I guess it would depend on how much CO2 was in the wine and what the temperature was. I would try to keep the wine under 40 degrees F, above which the CO2 is more active and could "pop your cork." Perhaps a better solution would be to get some champagne bottles, plastic champagne corks and wires.


----------



## novalou (Mar 3, 2013)

Rocky said:


> I guess it would depend on how much CO2 was in the wine and what the temperature was. I would try to keep the wine under 40 degrees F, above which the CO2 is more active and could "pop your cork." Perhaps a better solution would be to get some champagne bottles, plastic champagne corks and wires.



+1 use the right bottles and champagne corks.


----------



## GreginND (Mar 3, 2013)

Even easier, the champagne bottles can be capped with a crown cap.


----------



## spaniel (Mar 3, 2013)

GreginND said:


> Even easier, the champagne bottles can be capped with a crown cap.

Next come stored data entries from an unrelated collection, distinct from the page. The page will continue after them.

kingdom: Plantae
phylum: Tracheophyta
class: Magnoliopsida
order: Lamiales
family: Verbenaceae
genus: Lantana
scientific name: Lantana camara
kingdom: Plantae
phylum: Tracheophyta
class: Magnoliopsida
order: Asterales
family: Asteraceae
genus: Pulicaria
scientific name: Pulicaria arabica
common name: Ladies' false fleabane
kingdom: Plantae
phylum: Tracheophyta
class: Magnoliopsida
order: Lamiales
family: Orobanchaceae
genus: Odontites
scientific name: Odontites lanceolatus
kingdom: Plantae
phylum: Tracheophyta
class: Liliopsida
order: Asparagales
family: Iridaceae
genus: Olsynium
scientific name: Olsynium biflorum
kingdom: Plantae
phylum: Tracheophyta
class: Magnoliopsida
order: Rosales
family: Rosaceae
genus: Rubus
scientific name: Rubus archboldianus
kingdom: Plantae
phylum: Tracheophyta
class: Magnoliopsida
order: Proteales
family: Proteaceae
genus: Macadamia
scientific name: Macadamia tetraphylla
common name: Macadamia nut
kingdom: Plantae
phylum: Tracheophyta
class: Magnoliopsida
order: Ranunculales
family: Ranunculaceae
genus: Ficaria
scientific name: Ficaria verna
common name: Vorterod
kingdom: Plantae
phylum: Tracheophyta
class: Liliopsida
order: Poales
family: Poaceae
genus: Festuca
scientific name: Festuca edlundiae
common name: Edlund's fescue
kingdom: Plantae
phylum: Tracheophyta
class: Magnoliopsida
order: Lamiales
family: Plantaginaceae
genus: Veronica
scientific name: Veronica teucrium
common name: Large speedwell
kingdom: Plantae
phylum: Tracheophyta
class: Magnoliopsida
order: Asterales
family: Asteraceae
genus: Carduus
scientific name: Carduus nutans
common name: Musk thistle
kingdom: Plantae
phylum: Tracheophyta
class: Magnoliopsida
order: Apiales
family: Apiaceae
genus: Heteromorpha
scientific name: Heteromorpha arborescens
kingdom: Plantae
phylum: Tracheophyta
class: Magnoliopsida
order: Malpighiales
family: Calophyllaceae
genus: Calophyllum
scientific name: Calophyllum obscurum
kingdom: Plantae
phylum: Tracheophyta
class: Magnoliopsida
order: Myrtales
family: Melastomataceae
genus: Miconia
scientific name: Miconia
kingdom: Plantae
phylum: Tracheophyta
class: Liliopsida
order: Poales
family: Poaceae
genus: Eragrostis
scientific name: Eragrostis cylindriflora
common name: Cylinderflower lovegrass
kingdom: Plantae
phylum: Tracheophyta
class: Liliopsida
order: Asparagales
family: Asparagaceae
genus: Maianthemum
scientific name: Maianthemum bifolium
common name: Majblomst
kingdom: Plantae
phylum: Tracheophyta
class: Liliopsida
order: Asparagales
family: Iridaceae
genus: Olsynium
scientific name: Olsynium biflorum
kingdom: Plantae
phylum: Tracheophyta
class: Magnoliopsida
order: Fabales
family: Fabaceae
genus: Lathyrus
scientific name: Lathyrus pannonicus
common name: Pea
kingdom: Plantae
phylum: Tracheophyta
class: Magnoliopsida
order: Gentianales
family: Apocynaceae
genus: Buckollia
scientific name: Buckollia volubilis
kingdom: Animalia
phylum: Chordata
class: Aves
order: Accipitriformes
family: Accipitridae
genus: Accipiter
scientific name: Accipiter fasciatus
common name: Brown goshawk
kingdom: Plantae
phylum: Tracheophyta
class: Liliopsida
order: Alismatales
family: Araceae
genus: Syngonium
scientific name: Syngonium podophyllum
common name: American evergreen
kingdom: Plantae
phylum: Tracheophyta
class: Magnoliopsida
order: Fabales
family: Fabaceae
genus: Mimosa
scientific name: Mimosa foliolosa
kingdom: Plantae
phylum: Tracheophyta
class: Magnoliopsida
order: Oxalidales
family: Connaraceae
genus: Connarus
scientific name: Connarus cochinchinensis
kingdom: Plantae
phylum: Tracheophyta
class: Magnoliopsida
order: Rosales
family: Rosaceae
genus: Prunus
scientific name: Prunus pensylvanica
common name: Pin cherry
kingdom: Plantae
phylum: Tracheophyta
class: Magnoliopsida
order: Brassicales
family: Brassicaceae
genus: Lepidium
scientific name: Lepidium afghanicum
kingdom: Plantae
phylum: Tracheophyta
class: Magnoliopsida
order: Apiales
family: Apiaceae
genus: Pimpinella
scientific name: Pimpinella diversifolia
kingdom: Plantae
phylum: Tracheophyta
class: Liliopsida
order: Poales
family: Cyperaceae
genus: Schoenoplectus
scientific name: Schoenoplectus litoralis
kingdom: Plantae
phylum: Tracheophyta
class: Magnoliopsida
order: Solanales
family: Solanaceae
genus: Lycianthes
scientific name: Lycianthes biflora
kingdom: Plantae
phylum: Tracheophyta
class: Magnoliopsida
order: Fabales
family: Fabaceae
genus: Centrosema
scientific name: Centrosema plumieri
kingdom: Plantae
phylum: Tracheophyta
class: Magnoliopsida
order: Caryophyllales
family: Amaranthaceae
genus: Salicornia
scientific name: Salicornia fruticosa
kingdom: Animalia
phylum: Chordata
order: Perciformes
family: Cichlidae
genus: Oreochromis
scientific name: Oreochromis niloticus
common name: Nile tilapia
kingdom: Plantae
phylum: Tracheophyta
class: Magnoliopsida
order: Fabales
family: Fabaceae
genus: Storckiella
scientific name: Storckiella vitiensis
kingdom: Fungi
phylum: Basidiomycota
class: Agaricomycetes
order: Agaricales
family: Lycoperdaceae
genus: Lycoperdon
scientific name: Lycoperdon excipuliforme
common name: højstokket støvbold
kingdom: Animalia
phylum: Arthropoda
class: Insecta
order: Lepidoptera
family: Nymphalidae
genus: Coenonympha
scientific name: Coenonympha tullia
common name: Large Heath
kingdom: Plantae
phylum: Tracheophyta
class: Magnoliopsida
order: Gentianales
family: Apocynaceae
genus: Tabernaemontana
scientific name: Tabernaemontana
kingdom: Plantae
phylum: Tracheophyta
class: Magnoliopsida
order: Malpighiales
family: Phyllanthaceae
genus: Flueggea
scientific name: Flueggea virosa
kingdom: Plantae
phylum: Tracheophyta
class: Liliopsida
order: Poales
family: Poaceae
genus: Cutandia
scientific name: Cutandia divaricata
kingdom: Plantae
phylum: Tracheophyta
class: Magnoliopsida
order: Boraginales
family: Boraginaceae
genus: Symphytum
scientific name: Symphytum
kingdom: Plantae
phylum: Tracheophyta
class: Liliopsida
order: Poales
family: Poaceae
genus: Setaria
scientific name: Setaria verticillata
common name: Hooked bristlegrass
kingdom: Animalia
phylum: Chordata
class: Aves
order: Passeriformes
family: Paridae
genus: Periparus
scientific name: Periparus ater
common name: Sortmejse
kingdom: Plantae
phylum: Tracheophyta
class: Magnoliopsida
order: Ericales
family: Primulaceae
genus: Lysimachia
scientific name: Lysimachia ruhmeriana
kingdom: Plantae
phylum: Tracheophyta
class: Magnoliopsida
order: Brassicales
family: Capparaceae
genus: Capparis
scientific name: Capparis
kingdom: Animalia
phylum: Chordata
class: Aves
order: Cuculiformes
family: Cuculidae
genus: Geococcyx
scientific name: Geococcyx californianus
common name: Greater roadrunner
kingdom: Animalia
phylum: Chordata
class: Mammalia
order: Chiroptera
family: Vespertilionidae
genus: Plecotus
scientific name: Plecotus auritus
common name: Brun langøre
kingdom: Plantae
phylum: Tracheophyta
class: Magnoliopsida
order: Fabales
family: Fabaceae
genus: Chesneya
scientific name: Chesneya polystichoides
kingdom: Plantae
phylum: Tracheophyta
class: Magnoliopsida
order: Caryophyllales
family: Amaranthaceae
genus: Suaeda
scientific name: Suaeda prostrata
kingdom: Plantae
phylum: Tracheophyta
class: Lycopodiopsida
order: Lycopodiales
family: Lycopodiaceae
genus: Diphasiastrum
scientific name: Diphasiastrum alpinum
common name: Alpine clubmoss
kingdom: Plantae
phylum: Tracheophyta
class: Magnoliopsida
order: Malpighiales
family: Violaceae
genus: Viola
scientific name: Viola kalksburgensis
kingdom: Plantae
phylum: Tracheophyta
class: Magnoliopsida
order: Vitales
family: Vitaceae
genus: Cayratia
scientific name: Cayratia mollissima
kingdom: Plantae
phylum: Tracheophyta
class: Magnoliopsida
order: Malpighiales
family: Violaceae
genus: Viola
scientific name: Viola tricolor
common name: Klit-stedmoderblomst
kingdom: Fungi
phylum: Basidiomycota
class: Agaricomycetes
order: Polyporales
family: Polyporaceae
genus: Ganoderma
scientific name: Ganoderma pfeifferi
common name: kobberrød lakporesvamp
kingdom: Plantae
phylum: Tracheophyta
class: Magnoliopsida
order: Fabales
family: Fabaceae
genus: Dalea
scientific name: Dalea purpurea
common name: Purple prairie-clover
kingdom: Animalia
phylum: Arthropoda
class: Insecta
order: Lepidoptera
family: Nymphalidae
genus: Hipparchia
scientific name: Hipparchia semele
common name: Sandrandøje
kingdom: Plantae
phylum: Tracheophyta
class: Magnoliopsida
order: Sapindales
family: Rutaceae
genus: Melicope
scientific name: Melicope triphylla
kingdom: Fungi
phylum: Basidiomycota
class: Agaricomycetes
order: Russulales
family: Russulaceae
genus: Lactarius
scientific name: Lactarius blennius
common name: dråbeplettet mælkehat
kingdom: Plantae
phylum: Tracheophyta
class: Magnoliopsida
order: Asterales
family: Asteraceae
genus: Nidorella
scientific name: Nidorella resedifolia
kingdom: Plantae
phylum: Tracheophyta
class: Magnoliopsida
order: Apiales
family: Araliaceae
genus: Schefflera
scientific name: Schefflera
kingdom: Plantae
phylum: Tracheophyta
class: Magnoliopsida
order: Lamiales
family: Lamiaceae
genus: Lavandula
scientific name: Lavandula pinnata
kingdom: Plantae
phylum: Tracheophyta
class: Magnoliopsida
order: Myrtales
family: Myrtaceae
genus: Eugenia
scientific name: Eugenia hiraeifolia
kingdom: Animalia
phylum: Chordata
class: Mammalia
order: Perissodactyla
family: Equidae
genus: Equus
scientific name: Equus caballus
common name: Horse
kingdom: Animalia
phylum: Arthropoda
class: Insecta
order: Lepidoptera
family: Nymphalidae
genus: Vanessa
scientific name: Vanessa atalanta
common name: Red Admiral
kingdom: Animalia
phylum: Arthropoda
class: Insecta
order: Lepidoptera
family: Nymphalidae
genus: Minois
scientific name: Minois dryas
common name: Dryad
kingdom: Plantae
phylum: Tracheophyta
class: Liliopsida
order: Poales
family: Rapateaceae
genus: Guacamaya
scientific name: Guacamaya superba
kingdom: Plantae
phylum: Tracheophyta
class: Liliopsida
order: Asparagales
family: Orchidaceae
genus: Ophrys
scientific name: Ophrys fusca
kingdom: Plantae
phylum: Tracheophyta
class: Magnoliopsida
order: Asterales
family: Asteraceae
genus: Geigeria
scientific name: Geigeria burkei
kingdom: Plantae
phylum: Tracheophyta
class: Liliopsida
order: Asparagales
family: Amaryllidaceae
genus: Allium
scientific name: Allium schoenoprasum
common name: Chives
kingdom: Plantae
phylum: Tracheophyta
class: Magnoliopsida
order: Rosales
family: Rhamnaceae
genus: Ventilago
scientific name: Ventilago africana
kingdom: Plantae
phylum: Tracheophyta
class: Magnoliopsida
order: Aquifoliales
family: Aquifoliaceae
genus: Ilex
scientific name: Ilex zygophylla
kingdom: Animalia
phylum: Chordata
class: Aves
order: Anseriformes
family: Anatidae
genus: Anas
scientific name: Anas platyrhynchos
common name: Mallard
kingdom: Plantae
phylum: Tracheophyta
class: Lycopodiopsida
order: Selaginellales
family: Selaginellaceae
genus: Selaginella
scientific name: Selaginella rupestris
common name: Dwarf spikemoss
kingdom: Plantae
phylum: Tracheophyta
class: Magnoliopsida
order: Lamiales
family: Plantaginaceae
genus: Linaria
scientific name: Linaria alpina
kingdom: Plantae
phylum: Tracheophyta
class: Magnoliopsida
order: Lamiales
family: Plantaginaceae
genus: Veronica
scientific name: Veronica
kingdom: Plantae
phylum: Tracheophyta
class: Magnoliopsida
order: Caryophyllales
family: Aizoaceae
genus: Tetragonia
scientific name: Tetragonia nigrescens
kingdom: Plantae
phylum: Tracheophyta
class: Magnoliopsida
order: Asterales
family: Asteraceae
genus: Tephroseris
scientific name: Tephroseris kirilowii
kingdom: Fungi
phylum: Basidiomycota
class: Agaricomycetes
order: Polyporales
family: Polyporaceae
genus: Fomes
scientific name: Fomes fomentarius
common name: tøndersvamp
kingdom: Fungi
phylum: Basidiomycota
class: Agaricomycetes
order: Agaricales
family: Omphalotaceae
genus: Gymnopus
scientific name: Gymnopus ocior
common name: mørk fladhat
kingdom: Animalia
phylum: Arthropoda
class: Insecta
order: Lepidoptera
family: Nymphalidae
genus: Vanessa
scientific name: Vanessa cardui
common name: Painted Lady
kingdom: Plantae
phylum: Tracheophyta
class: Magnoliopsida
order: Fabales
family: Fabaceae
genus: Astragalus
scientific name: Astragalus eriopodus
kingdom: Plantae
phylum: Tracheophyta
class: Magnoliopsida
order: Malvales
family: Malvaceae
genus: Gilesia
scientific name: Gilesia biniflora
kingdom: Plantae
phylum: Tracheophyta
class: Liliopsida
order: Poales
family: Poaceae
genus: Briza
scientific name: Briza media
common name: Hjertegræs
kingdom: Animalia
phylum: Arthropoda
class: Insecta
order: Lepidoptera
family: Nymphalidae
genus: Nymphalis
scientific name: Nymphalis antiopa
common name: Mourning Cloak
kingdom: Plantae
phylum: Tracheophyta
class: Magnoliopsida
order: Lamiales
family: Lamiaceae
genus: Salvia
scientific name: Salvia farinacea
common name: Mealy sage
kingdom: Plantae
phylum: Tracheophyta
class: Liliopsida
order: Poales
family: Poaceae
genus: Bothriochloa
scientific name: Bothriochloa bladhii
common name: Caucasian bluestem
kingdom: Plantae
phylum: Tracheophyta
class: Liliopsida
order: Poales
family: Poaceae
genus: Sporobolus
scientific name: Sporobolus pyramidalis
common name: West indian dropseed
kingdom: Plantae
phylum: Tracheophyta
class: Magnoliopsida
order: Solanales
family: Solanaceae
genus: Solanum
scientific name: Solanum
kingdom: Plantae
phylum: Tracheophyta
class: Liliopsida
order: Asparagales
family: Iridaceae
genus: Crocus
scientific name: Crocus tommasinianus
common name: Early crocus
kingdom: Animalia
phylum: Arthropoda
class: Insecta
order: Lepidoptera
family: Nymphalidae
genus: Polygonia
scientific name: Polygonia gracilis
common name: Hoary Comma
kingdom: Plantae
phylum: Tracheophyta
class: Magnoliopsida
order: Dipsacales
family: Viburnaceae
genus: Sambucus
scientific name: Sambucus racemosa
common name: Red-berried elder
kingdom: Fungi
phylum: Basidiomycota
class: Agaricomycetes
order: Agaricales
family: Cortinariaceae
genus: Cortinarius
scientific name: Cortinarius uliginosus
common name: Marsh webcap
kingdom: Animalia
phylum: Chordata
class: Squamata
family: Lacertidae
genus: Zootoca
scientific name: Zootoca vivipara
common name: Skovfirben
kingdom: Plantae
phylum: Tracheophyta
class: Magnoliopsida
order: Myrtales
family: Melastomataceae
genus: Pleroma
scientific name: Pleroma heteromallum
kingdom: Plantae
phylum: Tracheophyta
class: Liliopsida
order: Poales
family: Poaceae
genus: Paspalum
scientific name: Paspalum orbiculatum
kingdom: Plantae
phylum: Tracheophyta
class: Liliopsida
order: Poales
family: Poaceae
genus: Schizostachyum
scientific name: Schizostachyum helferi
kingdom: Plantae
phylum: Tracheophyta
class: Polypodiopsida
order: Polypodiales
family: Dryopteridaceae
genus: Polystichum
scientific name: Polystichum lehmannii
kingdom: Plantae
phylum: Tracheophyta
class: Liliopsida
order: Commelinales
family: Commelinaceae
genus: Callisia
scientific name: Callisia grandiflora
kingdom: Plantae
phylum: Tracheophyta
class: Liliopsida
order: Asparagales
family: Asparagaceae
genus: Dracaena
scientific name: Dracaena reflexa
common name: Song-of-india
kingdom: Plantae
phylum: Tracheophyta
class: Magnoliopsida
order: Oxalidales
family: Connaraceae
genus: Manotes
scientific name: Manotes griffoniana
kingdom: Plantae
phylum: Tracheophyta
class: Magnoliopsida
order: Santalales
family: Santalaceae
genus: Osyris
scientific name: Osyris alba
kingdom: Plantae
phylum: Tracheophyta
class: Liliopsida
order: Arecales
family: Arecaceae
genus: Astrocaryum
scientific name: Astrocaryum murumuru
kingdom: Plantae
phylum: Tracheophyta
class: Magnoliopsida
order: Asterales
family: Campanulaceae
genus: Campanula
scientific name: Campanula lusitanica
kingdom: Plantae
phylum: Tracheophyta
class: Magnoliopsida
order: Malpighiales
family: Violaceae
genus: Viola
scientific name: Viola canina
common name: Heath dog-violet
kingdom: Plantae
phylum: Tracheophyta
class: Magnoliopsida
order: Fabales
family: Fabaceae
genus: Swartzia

+1. Years back we made a batch of sparking wine from standard white table grapes, carbonated in the bottle, and capped by this method. Everything turned out well.


----------



## Rocky (Mar 3, 2013)

GreginND said:


> Even easier, the champagne bottles can be capped with a crown cap.


 
Darn, Greg. Just when I thought I was too old to learn anything! This is new to me. Thanks.


----------



## GreginND (Mar 4, 2013)

Crown caps are used for sparkling and riddling. When the champagne is disgorged the crown caps are removed and a traditional champagne cork and wire is applied. But you can just keep a crown cap if you want.


----------



## JohnT (Mar 4, 2013)

Tonyp, 

You need to appreciate the amount of pressure that you can achieve through carbonation. Regular wine corks can hold back only a limited amount. Standard wine bottles also are meant to hold back only a limited amount of pressure. Follow the advise of the others, use champagne bottles with either a crown cap or a champagne cork/wire.


----------